Bob Dylan planning to release massive box set chronicling 1974 tour with The Band

Christmas came early for Bob Dylan fans this week after the legendary singer-songwriter unveiled plans to release a massive box set chronicling his 1974 concert tour with The Band.

Announced Tuesday, the 27-disc collection will feature 431 tracks and include full recordings of 27 of the 40 shows on that tour, including a gig at Toronto’s Maple Leaf Gardens. Columbia Records/Legacy Recordings revealed the set will be released on Sept. 20.

Dylan’s 1974 tour marked his first outing in eight years and reunited him with The Band – who were formed in Toronto and backed the musician nearly a decade earlier.
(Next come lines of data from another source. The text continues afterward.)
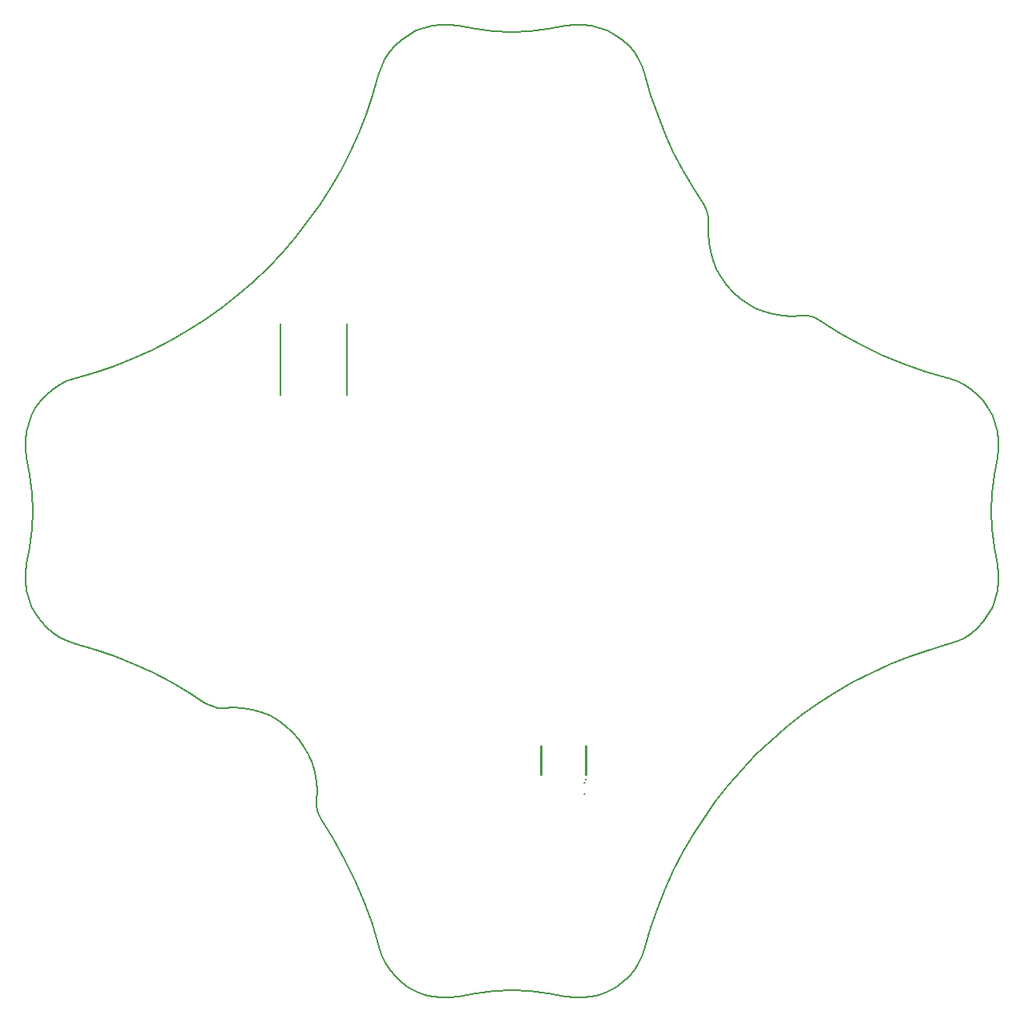
<source format=gbo>
%FSTAX23Y23*%
%MOIN*%
%SFA1B1*%

%IPPOS*%
%ADD10C,0.007870*%
%ADD11C,0.010000*%
%ADD16C,0.008000*%
%ADD109C,0.010000*%
%LNflightcontroller-1*%
%LPD*%
G54D10*
X00887Y00484D02*
Y00779D01*
X01163Y00484D02*
Y00779D01*
X02151Y-01177D02*
X02154D01*
X02151Y-0113D02*
X02154D01*
G54D11*
X02157Y-01095D02*
Y-00977D01*
X01972Y-01095D02*
Y-00977D01*
G54D16*
X02937Y0082D02*
X02976Y00813D01*
X03053Y00813D02*
X03081Y00813D01*
X02864Y00845D02*
X029Y0083D01*
X02937Y0082*
X03081Y00813D02*
X03108Y00806D01*
X03132Y00794*
X03014Y00811D02*
X03053Y00813D01*
X02976Y00813D02*
X03014Y00811D01*
X0272Y00973D02*
X02743Y00941D01*
X02769Y00912*
X02686Y01043D02*
X02701Y01007D01*
X0272Y00973*
X02798Y00886D02*
X0283Y00864D01*
X02864Y00845*
X02769Y00912D02*
X02798Y00886D01*
X0376Y00508D02*
X03787Y00485D01*
X03812Y00459*
X03698Y00543D02*
X0373Y00528D01*
X0376Y00508*
X03849Y00398D02*
X03862Y00365D01*
X03871Y0033*
X03812Y00459D02*
X03832Y0043D01*
X03849Y00398*
X033Y00695D02*
X03388Y00652D01*
X03478Y00615*
X03132Y00794D02*
X03215Y00742D01*
X033Y00695*
X0357Y00582D02*
X03664Y00554D01*
X03698Y00543*
X03478Y00615D02*
X0357Y00582D01*
X0228Y01982D02*
X02309Y01961D01*
X02336Y01937*
X02215Y02012D02*
X02248Y01999D01*
X0228Y01982*
X02378Y01879D02*
X02394Y01847D01*
X02405Y01813*
X02336Y01937D02*
X02359Y0191D01*
X02378Y01879*
X02145Y02024D02*
X0218Y0202D01*
X02215Y02012*
X02109Y02024D02*
X02145Y02024D01*
X02073Y02019D02*
X02109Y02024D01*
X01999Y02006D02*
X02073Y02019D01*
X01925Y01997D02*
X01999Y02006D01*
X0185Y01993D02*
X01925Y01997D01*
X02668Y01224D02*
X02668Y01196D01*
X02666Y01157D02*
X02668Y01196D01*
X02649Y01275D02*
X02662Y0125D01*
X02668Y01224*
X02669Y01118D02*
X02676Y0108D01*
X02686Y01043*
X02666Y01157D02*
X02669Y01118D01*
X02456Y01651D02*
X02487Y01572D01*
X02522Y01495*
X02405Y01813D02*
X02428Y01732D01*
X02456Y01651*
X02561Y0142D02*
X02603Y01346D01*
X02649Y01275*
X02522Y01495D02*
X02561Y0142D01*
X03871Y0033D02*
X03875Y00294D01*
X03874Y00258D02*
X03875Y00294D01*
X03869Y00223D02*
X03874Y00258D01*
X03857Y-00149D02*
X03869Y-00223D01*
X03874Y-00258D02*
X03875Y-00294D01*
X03871Y-0033D02*
X03875Y-00294D01*
X03869Y-00223D02*
X03874Y-00258D01*
X03862Y-00365D02*
X03871Y-0033D01*
X03857Y00149D02*
X03869Y00223D01*
X03848Y00074D02*
X03857Y00149D01*
X03843Y0D02*
X03848Y00074D01*
X03843Y0D02*
X03848Y-00074D01*
X03857Y-00149*
X03849Y-00398D02*
X03862Y-00365D01*
X03832Y-0043D02*
X03849Y-00398D01*
X03812Y-00459D02*
X03832Y-0043D01*
X03787Y-00485D02*
X03812Y-00459D01*
X0376Y-00508D02*
X03787Y-00485D01*
X0373Y-00528D02*
X0376Y-00508D01*
X03698Y-00543D02*
X0373Y-00528D01*
X03664Y-00554D02*
X03698Y-00543D01*
X03582Y-00578D02*
X03664Y-00554D01*
X03502Y-00605D02*
X03582Y-00578D01*
X03423Y-00637D02*
X03502Y-00605D01*
X03346Y-00672D02*
X03423Y-00637D01*
X0327Y-0071D02*
X03346Y-00672D01*
X03197Y-00753D02*
X0327Y-0071D01*
X03125Y-00798D02*
X03197Y-00753D01*
X03056Y-00847D02*
X03125Y-00798D01*
X0299Y-009D02*
X03056Y-00847D01*
X02926Y-00955D02*
X0299Y-009D01*
X02864Y-01014D02*
X02926Y-00955D01*
X02806Y-01075D02*
X02864Y-01014D01*
X0275Y-01139D02*
X02806Y-01075D01*
X02698Y-01206D02*
X0275Y-01139D01*
X02649Y-01275D02*
X02698Y-01206D01*
X02603Y-01346D02*
X02649Y-01275D01*
X02561Y-0142D02*
X02603Y-01346D01*
X02522Y-01495D02*
X02561Y-0142D01*
X02487Y-01573D02*
X02522Y-01495D01*
X02456Y-01651D02*
X02487Y-01573D01*
X02428Y-01732D02*
X02456Y-01651D01*
X02405Y-01813D02*
X02428Y-01732D01*
X02394Y-01847D02*
X02405Y-01813D01*
X02378Y-01879D02*
X02394Y-01847D01*
X02359Y-0191D02*
X02378Y-01879D01*
X02336Y-01937D02*
X02359Y-0191D01*
X02309Y-01961D02*
X02336Y-01937D01*
X0228Y-01982D02*
X02309Y-01961D01*
X02248Y-01999D02*
X0228Y-01982D01*
X02215Y-02012D02*
X02248Y-01999D01*
X01999Y-02006D02*
X02073Y-02019D01*
X0218Y-0202D02*
X02215Y-02012D01*
X0185Y-01993D02*
X01925Y-01997D01*
X01999Y-02006*
X02145Y-02024D02*
X0218Y-0202D01*
X02109Y-02024D02*
X02145Y-02024D01*
X02073Y-02019D02*
X02109Y-02024D01*
X01555Y02024D02*
X01591Y02024D01*
X01627Y02019*
X0152Y0202D02*
X01555Y02024D01*
X01485Y02012D02*
X0152Y0202D01*
X01701Y02006D02*
X01775Y01997D01*
X0185Y01993*
X01627Y02019D02*
X01701Y02006D01*
X01451Y01999D02*
X01485Y02012D01*
X0142Y01982D02*
X01451Y01999D01*
X01391Y01961D02*
X0142Y01982D01*
X01364Y01937D02*
X01391Y01961D01*
X01341Y0191D02*
X01364Y01937D01*
X01322Y01879D02*
X01341Y0191D01*
X01306Y01847D02*
X01322Y01879D01*
X01295Y01813D02*
X01306Y01847D01*
X01271Y01732D02*
X01295Y01813D01*
X01244Y01651D02*
X01271Y01732D01*
X01213Y01573D02*
X01244Y01651D01*
X01178Y01495D02*
X01213Y01573D01*
X01139Y0142D02*
X01178Y01495D01*
X01097Y01346D02*
X01139Y0142D01*
X01051Y01275D02*
X01097Y01346D01*
X01002Y01206D02*
X01051Y01275D01*
X0095Y01139D02*
X01002Y01206D01*
X00894Y01075D02*
X0095Y01139D01*
X00836Y01014D02*
X00894Y01075D01*
X00774Y00955D02*
X00836Y01014D01*
X0071Y009D02*
X00774Y00955D01*
X00643Y00847D02*
X0071Y009D01*
X00574Y00798D02*
X00643Y00847D01*
X00503Y00753D02*
X00574Y00798D01*
X00429Y0071D02*
X00503Y00753D01*
X00354Y00672D02*
X00429Y0071D01*
X00277Y00637D02*
X00354Y00672D01*
X00198Y00605D02*
X00277Y00637D01*
X00118Y00578D02*
X00198Y00605D01*
X00036Y00554D02*
X00118Y00578D01*
X00002Y00543D02*
X00036Y00554D01*
X-00029Y00528D02*
X00002Y00543D01*
X-00059Y00508D02*
X-00029Y00528D01*
X-00087Y00485D02*
X-00059Y00508D01*
X-00111Y00459D02*
X-00087Y00485D01*
X-00132Y0043D02*
X-00111Y00459D01*
X-00149Y00398D02*
X-00132Y0043D01*
X-00161Y00365D02*
X-00149Y00398D01*
X-00147Y00074D02*
X-00143Y0D01*
X-00147Y-00074D02*
X-00143Y0D01*
X-00169Y00223D02*
X-00156Y00149D01*
X-00147Y00074*
X-00156Y-00148D02*
X-00147Y-00074D01*
X-00168Y-00221D02*
X-00156Y-00148D01*
X-0017Y-00328D02*
X-00161Y-00363D01*
X-0017Y0033D02*
X-00161Y00365D01*
X-00174Y00258D02*
X-00169Y00223D01*
X-00174Y00294D02*
X-0017Y0033D01*
X-00174Y00294D02*
X-00174Y00258D01*
X-00173Y-00257D02*
X-00168Y-00221D01*
X-00174Y-00293D02*
X-0017Y-00328D01*
X-00174Y-00293D02*
X-00173Y-00257D01*
X01108Y-01364D02*
X01155Y-0145D01*
X01198Y-01537*
X01043Y-01257D02*
X01056Y-01282D01*
X01108Y-01364*
X01269Y-01719D02*
X01297Y-01813D01*
X01308Y-01847*
X01198Y-01537D02*
X01236Y-01628D01*
X01269Y-01719*
X0103Y-01087D02*
X01036Y-01125D01*
X01039Y-01164*
X01004Y-01013D02*
X01019Y-01049D01*
X0103Y-01087*
X01036Y-01203D02*
X01039Y-01164D01*
X01036Y-0123D02*
X01043Y-01257D01*
X01036Y-01203D02*
X01036Y-0123D01*
X01776Y-01997D02*
X0185Y-01993D01*
X01702Y-02006D02*
X01776Y-01997D01*
X01628Y-02019D02*
X01702Y-02006D01*
X01487Y-02012D02*
X01521Y-0202D01*
X01593Y-02024D02*
X01628Y-02019D01*
X01557Y-02024D02*
X01593Y-02024D01*
X01521Y-0202D02*
X01557Y-02024D01*
X01343Y-01909D02*
X01366Y-01937D01*
X01392Y-01961*
X01308Y-01847D02*
X01323Y-01879D01*
X01343Y-01909*
X01422Y-01982D02*
X01453Y-01999D01*
X01487Y-02012*
X01392Y-01961D02*
X01422Y-01982D01*
X00118Y-00577D02*
X00198Y-00604D01*
X00277Y-00636*
X00002Y-00541D02*
X00036Y-00553D01*
X00118Y-00577*
X0043Y-0071D02*
X00503Y-00753D01*
X00575Y-00798*
X00277Y-00636D02*
X00354Y-00671D01*
X0043Y-0071*
X-00131Y-00428D02*
X-00111Y-00457D01*
X-00086Y-00483*
X-00161Y-00363D02*
X-00148Y-00396D01*
X-00131Y-00428*
X-00059Y-00506D02*
X-00029Y-00526D01*
X00002Y-00541*
X-00086Y-00483D02*
X-00059Y-00506D01*
X00877Y-0087D02*
X00908Y-00893D01*
X00937Y-00919*
X00807Y-00836D02*
X00843Y-00851D01*
X00877Y-0087*
X00963Y-00948D02*
X00985Y-00979D01*
X01004Y-01013*
X00937Y-00919D02*
X00963Y-00948D01*
X00653Y-00818D02*
X00692Y-00816D01*
X00626Y-00818D02*
X00653Y-00818D01*
X00575Y-00798D02*
X00599Y-00811D01*
X00626Y-00818*
X00731Y-00818D02*
X00769Y-00825D01*
X00807Y-00836*
X00692Y-00816D02*
X00731Y-00818D01*
G54D109*
X02156Y-01116D03*
M02*
</source>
In the intervening years, The Band had become notable in their own right, playing Woodstock and releasing their own albums.

Booked into arenas for the first time ever, Dylan and The Band performed 30 dates in 42 days (often playing two shows per day) before an average audience of 18,500. In front of those crowds, they brought an energy that Rolling Stone’s Ben Fong-Torres described as “searing and soaring, unified and precise…excellent in itself.” Music critic Robert Christgau compared the sound to Dylan “running over his old songs like a truck.”

Fans looking for a less cumbersome package can opt for a three-album vinyl edition that will be pressed by Jack White’s Third Man Records as part of the company’s Vault subscription service.

But the release is strictly for Dylan completists. The 1974 Live Recordings will contain 21 different versions of Lay Lady Lay alone.

And even though it might seem staggering, at 27 discs The 1974 Live Recordings pales comparison to two other past releases. In 2013, Dylan unveiled a 47-CD complete album collection, and in 2016 the music great dropped a 36-CD set his 1966 tour with The Band.

“We were booed off of every stage in Europe,” The Band’s Robbie Robertson recalled to Newsweek of their previous run together. “What happened (on opening night) in Chicago is so reassuring for us.”